Throughout his first term, Obama will be constantly pushing truly massive new spending projects. More banking bailouts, the auto bailout, bailouts for other industries, socialized medicine, pork ridden budgets, global warming funds -- it goes on and on. If Republicans oppose those very same massive spending projects, they can make that the core of their campaign in 2010.
Now, some people would say that won't work for three reasons:
1) The American people don't care about pork projects. It is true that few representatives are ever going to lose a state or a district because they voted for too much spending.
But, and this a big but -- what's good for a particular politician on the micro level can be extremely damaging for a political party on a macro level if the behavior spreads.
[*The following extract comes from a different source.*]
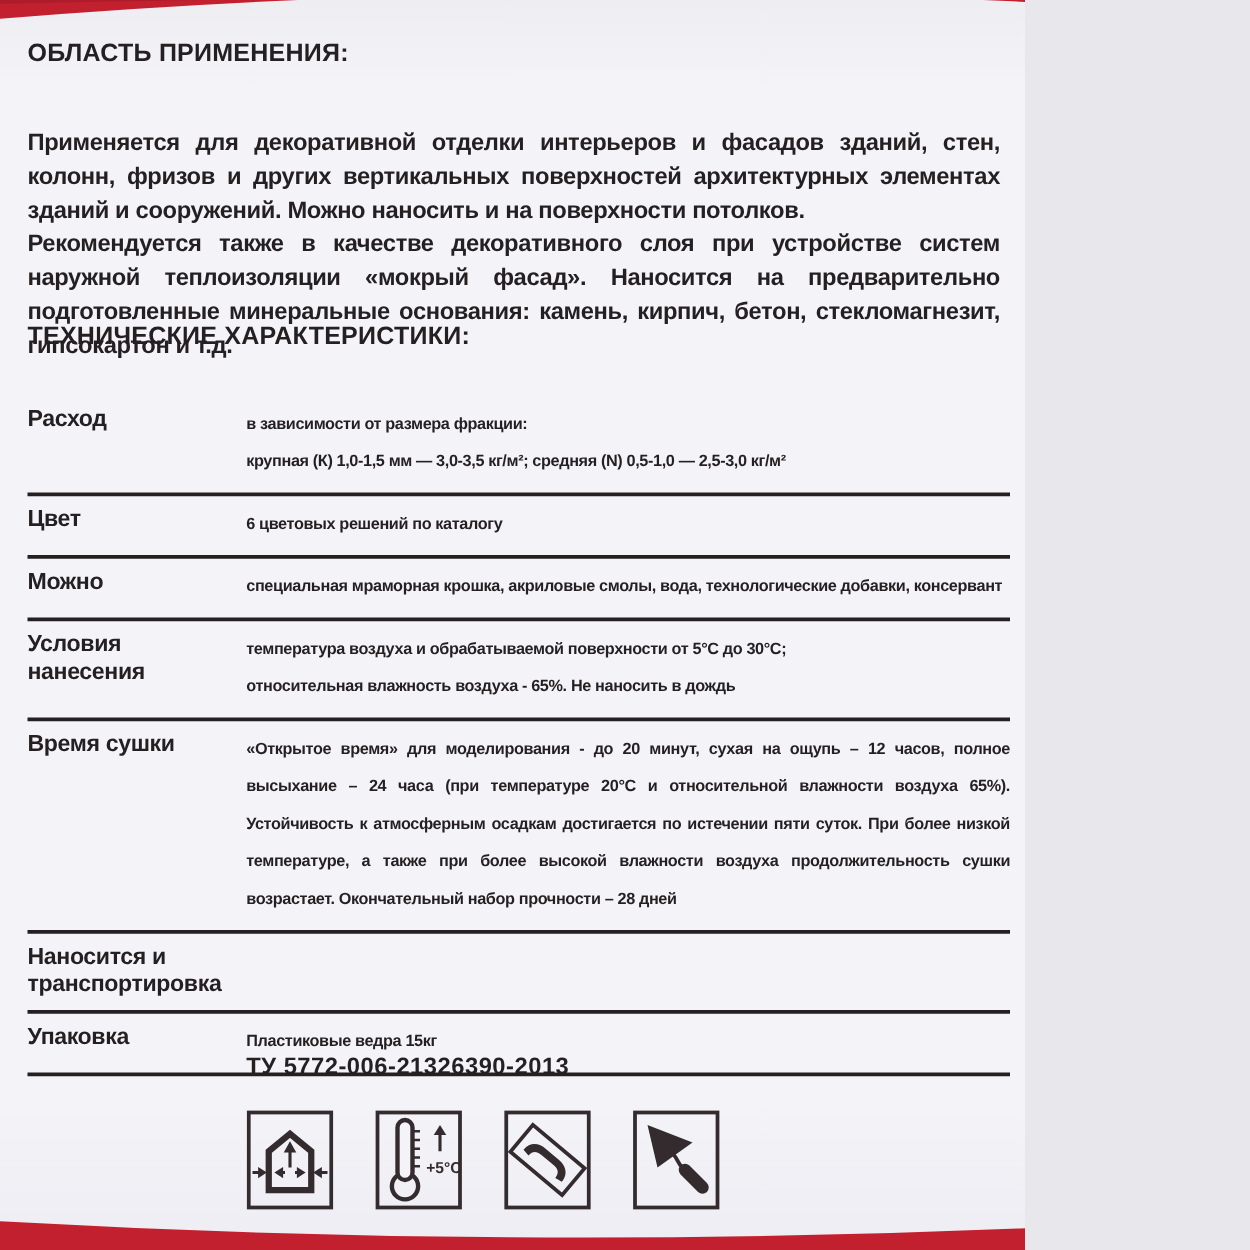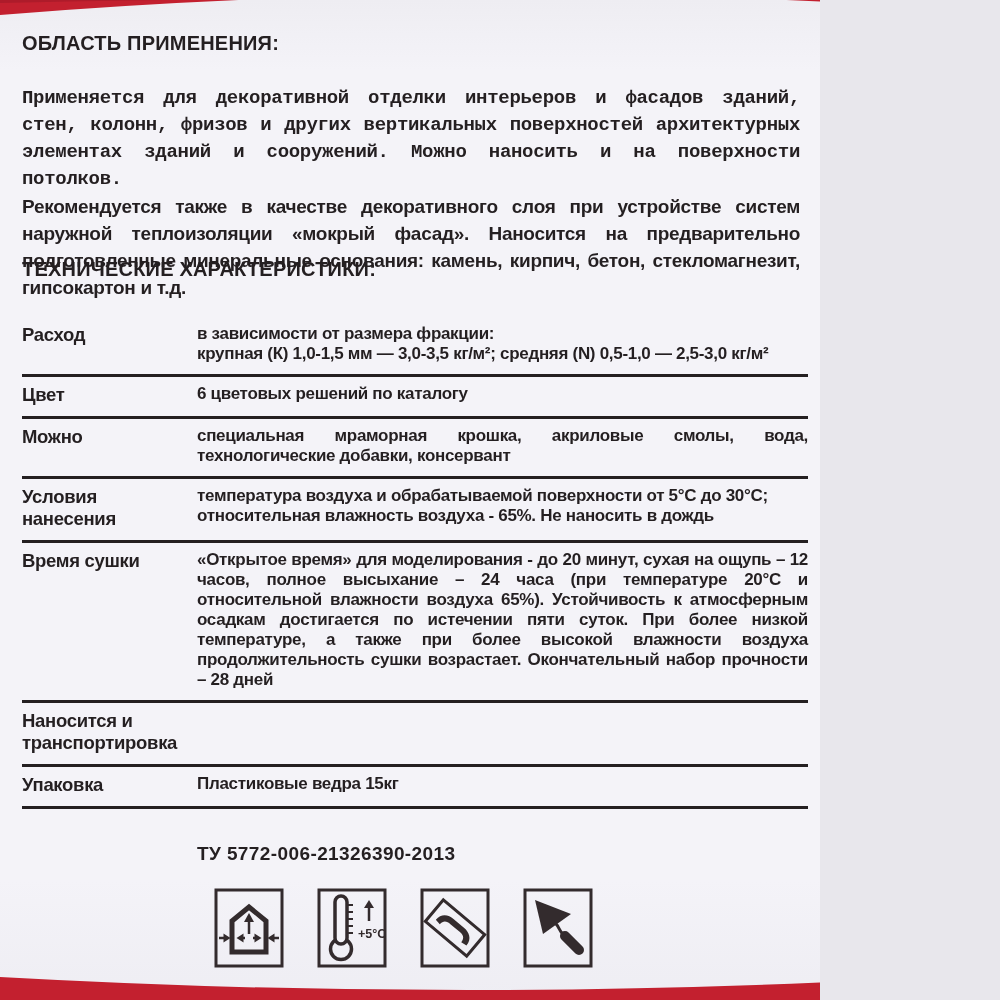"Применяется для декоративной отделки" .app p.first { font-family: Liberation Mono, monospace -> none; margin-top: 30px -> 46px }
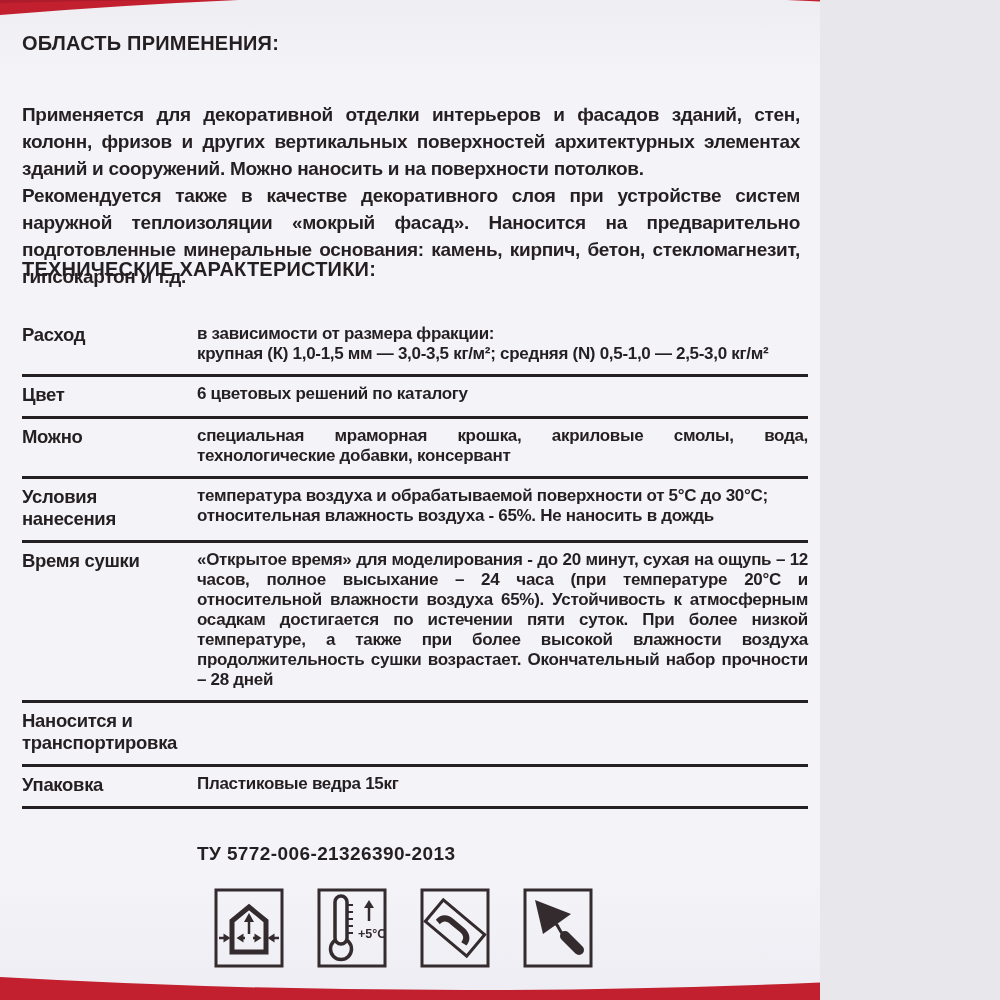"в зависимости от размера фракции:" .spec-value { font-size: 17px -> 13px; line-height: 20px -> 30px }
Put another way, people don't mind when THEIR representative brings home a "Bridge to Nowhere," but boy do they hate the idea of OTHER PEOPLE benefiting from government largesse.
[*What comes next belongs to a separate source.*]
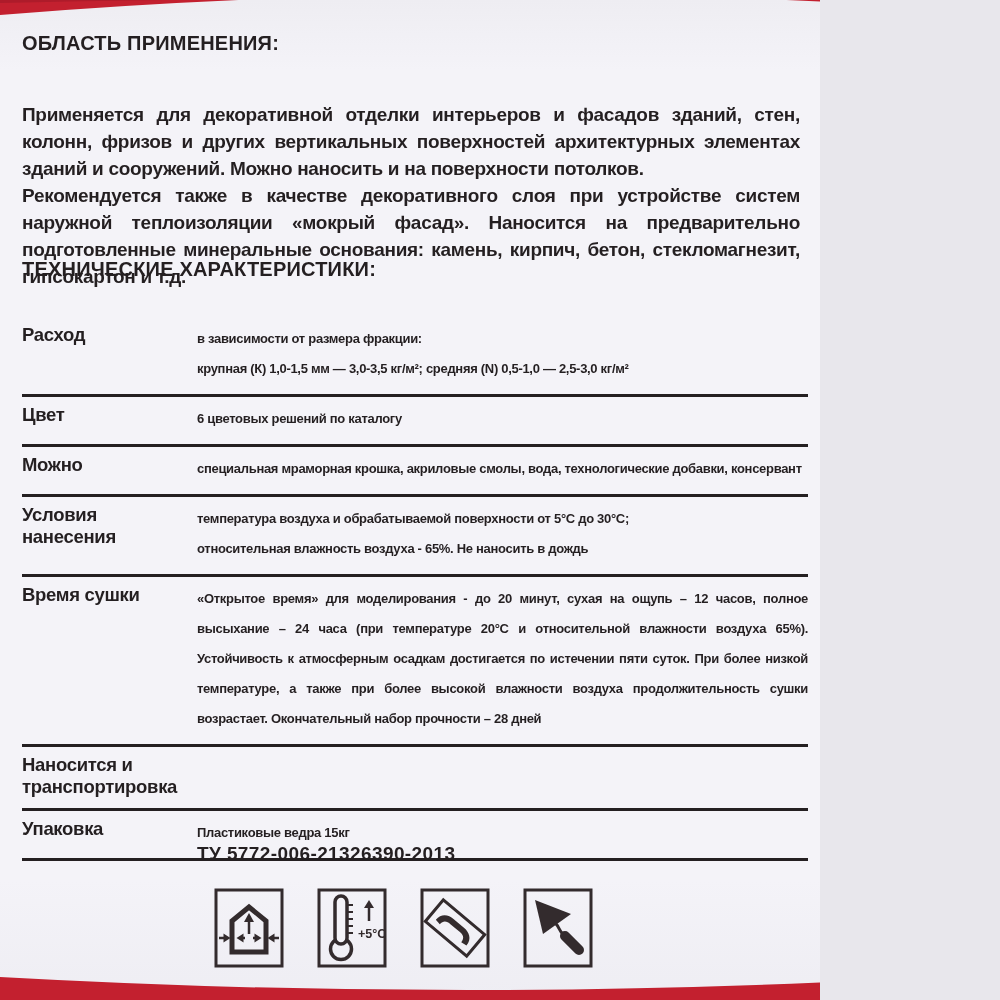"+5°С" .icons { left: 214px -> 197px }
Moreover, with the Democrats in charge, these big spending bills will inevitably be incredibly wasteful and full of corrupt "one hand washes the other" spending. That sort of obscene corruption and grotesque back scratching certainly isn't going to be what most Americans thought Barack meant when he said he was going to "change the way Washington works" and they will be offended by it.
2) The Republicans have no credibility on deficit spending after the Bush years. The GOP's reputation in this area certainly took a huge, much deserved hit during the Bush years.
However, A) Obama is going to be the biggest spending President in American history by far and B) People are going to pay a lot more attention to what happens in 2009 and 2010 than what happened between 2001-2008. If the GOP continues to oppose these wasteful bills as the Democrats continue to support them, the American people will give credit where credit is due for fiscal conservatism. Do keep in mind though, even if the GOP turns into a party-full of Jim DeMints and John Shadeggs, it will take several months for it to fully sink in with the American public after the poor performance of the Bush years.
3) If the American people really cared about spending, they wouldn't have sided so heavily with the Dems in 2008. The Republicans talked a lot about cutting spending and small government issues throughout the Bush years, but they didn't walk the walk. You can't credibly run as a small government, deficit-cutting party when the government expands under your watch and spending explodes.